## REQUIRED WORK
Without including any pictures, please copy every entry below exactly.

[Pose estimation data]
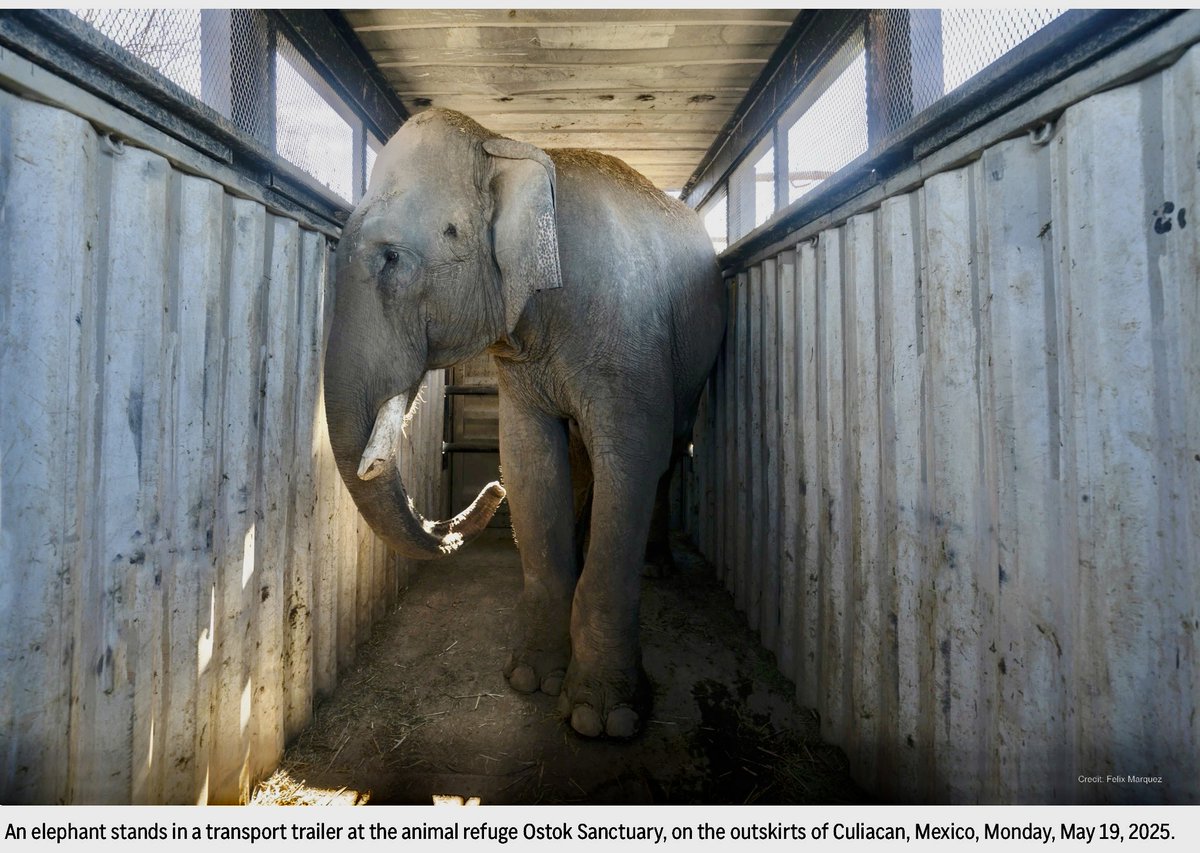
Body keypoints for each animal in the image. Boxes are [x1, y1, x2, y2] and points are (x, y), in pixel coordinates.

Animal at [323, 108, 726, 738]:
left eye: (391, 258)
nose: (487, 491)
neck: (512, 147)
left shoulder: (633, 345)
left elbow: (634, 459)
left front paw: (602, 717)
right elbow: (529, 462)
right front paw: (532, 680)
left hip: (697, 362)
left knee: (670, 454)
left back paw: (659, 568)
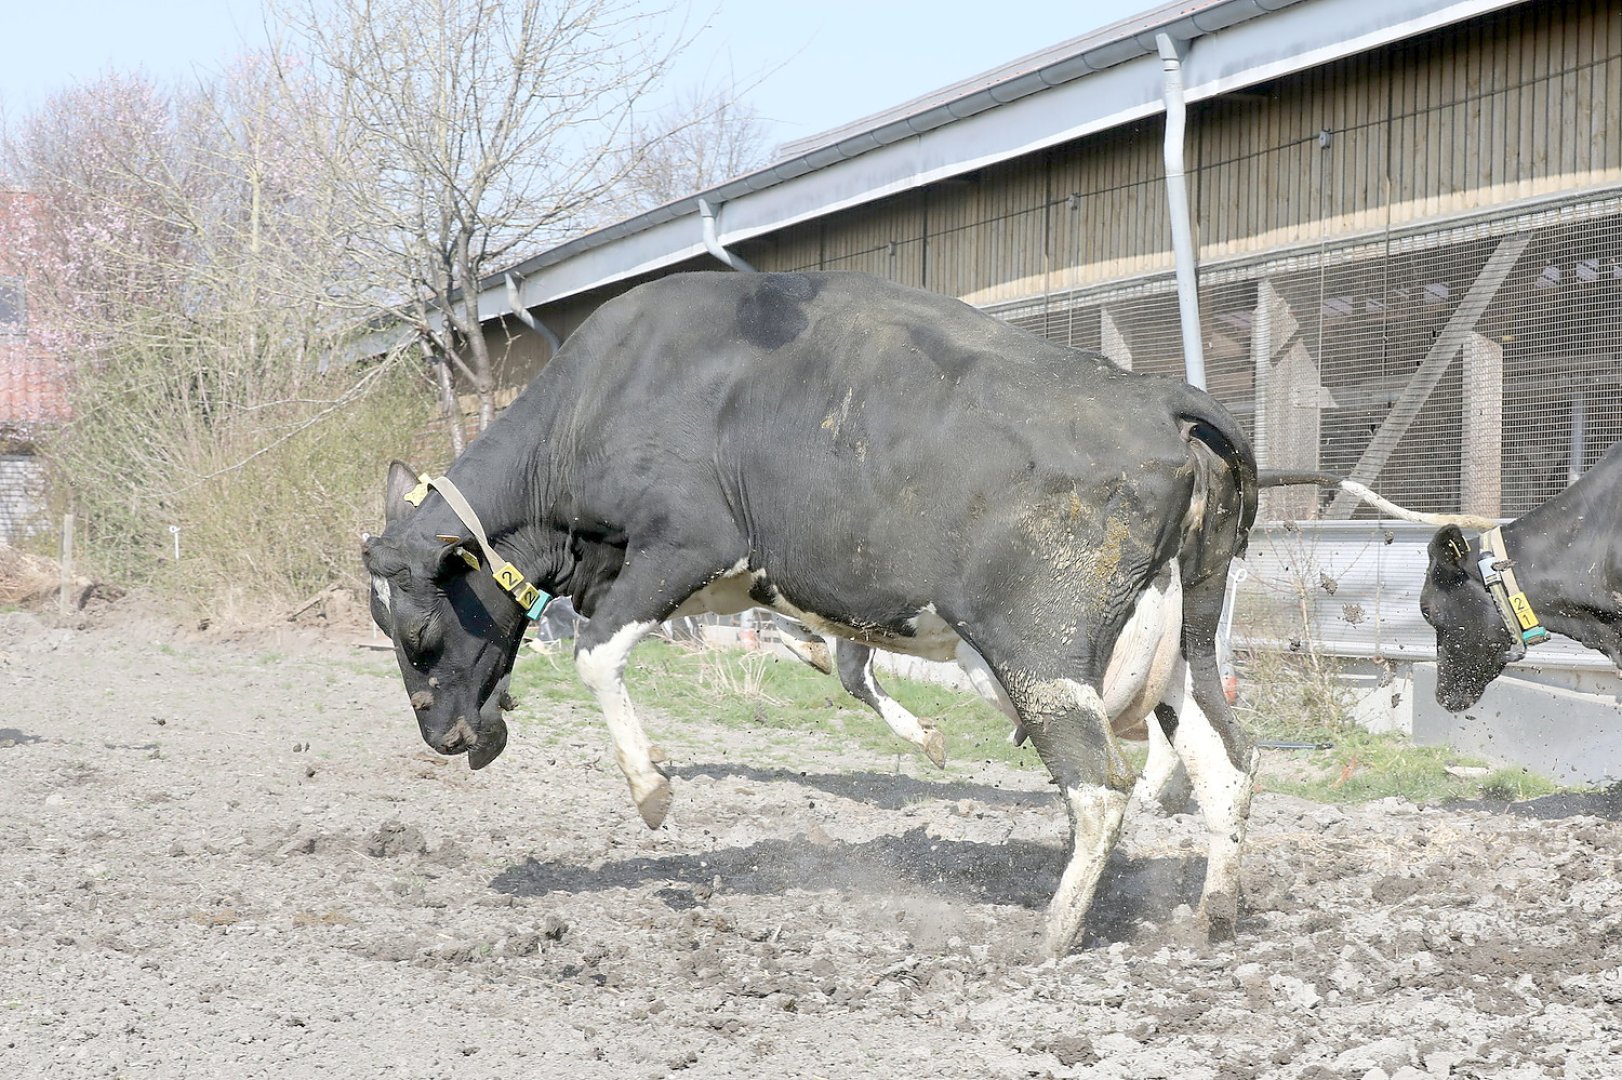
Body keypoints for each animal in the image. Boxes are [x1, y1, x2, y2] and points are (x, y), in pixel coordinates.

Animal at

## OUTPUT
Body keypoints for each animal in the image. Boxes are [x1, y1, x2, y2] and points are (x, y), in pixel coordinates.

Animal at [323, 108, 726, 738]:
left eye: (391, 258)
nose: (487, 491)
neck: (512, 147)
left shoulder: (633, 345)
left elbow: (634, 459)
left front paw: (602, 717)
right elbow: (529, 462)
right front paw: (532, 680)
left hip: (697, 362)
left knee: (670, 454)
left back paw: (659, 568)
Body keypoints for each animal in the image. Boxes are [x1, y1, x2, y2] and points are (x, y), in pixel coordinates.

Animal at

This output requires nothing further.